> PAGE EXCERPT
'''

When you think about Martin Luther King speech, I have a dream, right? Literally we are sitting here. We are the manifestation of his dreams because he was able to dream and reimagine a society outside of the parameters of his life, his current being. Right. And so what is it look like to take that speech that we referenced every January, right? What does it look like to take that and apply it to our lives and realize it’s possible.

Patience:
And live it. As, as you were saying that I am reminded not too long ago, I was watching, um, Henry Louis Gates presentation. It’s a, it’s a show, a new one on PBS called the black church. And they were talking obviously about the history of the black church and how it began, obviously from the moment, you know, 400 years, 400 plus years ago from when the first enslaved people landed here. But one part is something that I learned about that speech about Martin Luther King’s I have a dream speech was that it was impromptu on that day that he gave it up on those stairs. Mahalia Jackson reminded him he’s, you know, apparently she said, tell them about the dream Martin, tell them about the dream.

But the background of that is that the origin of that thought was actually Prithia Hall, who was a woman who was praying. Apparently it was an event in Georgia and she was praying and her prayer had the cadence and the repeat repetition, the poetic repetition of I have a dream and then she would name it. I have a dream, this, and then she would name it and I have a dream about this, and then she would name it. But you’re talking about, you know, just imagining something outside of what was actually the life in the moment. And apparently, uh, she drove him away to the airport or something like that. He asked, can I use that? You know, he was inspired by that. That’s where he got that inspiration from Prithia Hall. And then he started making sermons about that and he would preach about them. And Mahalia Jackson had heard about that. And so especially reminded him on that day when they were marching on, on Washington. And that’s where I came from background. Wow. Kudos to Prithia Hall.

Talibah:
Yes, absolutely.

'''

(Stored data)

'''

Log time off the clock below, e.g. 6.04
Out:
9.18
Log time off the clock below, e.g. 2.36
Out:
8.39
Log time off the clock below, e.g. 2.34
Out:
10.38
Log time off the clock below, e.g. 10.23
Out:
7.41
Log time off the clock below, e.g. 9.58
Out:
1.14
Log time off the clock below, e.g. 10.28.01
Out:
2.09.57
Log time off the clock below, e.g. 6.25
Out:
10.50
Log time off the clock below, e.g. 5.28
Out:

'''
'''

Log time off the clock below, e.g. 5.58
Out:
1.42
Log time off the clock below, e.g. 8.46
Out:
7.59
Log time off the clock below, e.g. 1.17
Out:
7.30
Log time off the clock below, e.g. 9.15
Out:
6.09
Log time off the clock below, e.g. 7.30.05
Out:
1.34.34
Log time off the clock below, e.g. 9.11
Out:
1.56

'''
'''

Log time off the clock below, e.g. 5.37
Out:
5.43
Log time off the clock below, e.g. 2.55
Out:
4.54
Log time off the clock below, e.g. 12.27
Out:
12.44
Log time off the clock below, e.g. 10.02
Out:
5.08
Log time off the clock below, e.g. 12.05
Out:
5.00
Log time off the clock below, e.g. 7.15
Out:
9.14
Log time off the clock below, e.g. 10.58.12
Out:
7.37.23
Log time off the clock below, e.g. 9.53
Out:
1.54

'''

> WRITTEN TASKS
(A) From the conversation about the origins of the "I have a dream" speech, list every person the speakers mention by name.
(B) Please carry on the conversation about the origins of the "I have a dream" speech from the point where it stops.

> RESULTS IN ORDER
(A) Martin Luther King, Henry Louis Gates, Mahalia Jackson, Prithia Hall

(B)
Patience:
So what is your dream going forward? What, what is your dream? What are you dreaming that is beyond you? That is probably going to benefit generations to come. What is it that you hope for?

Talibah:
I have a few dreams happening right now. One, a personal dream for myself is to continue to create a life for myself full of ease.

Patience:
What does that mean?

Talibah:
Um, I feel like, I think a lot of times, and I, there was silence because I wanted to correct myself and then I was like, no, don’t correct yourself. I never give, or I haven’t in the past given myself permission to rest and to live in ease because I associated it with, um, laziness and, um, not being productive. Right. And so for me, a life of ease, um, looks like doing work. That that is life-giving, um, that is done on my own time. That gives space for rest. That gives space for building relationships and community. Um, and that also invites other people to come into the space, to use their gifts.

So I don’t feel overwhelmed. That’s what ease looks like for me. And it’s not, I’ve never been a person that, that is driven by money, but I realized because I’ve had bills and had to survive, I shifted from a person who wants to be led by service to a person who is literally led to, uh, as it relates to survival. And I no longer want to survive. I want to thrive. I don’t want to survive. I want to thrive. And I wish that for every person and speaking as a person, as a black woman, I felt like a lot of my life has been connected to pain, connected in survival connected in so much. And I, and I no longer want that narrative. I no longer want that narrative, so dropping it. Yes. Um, and then I guess that also is attached to my collective dreaming for everyone.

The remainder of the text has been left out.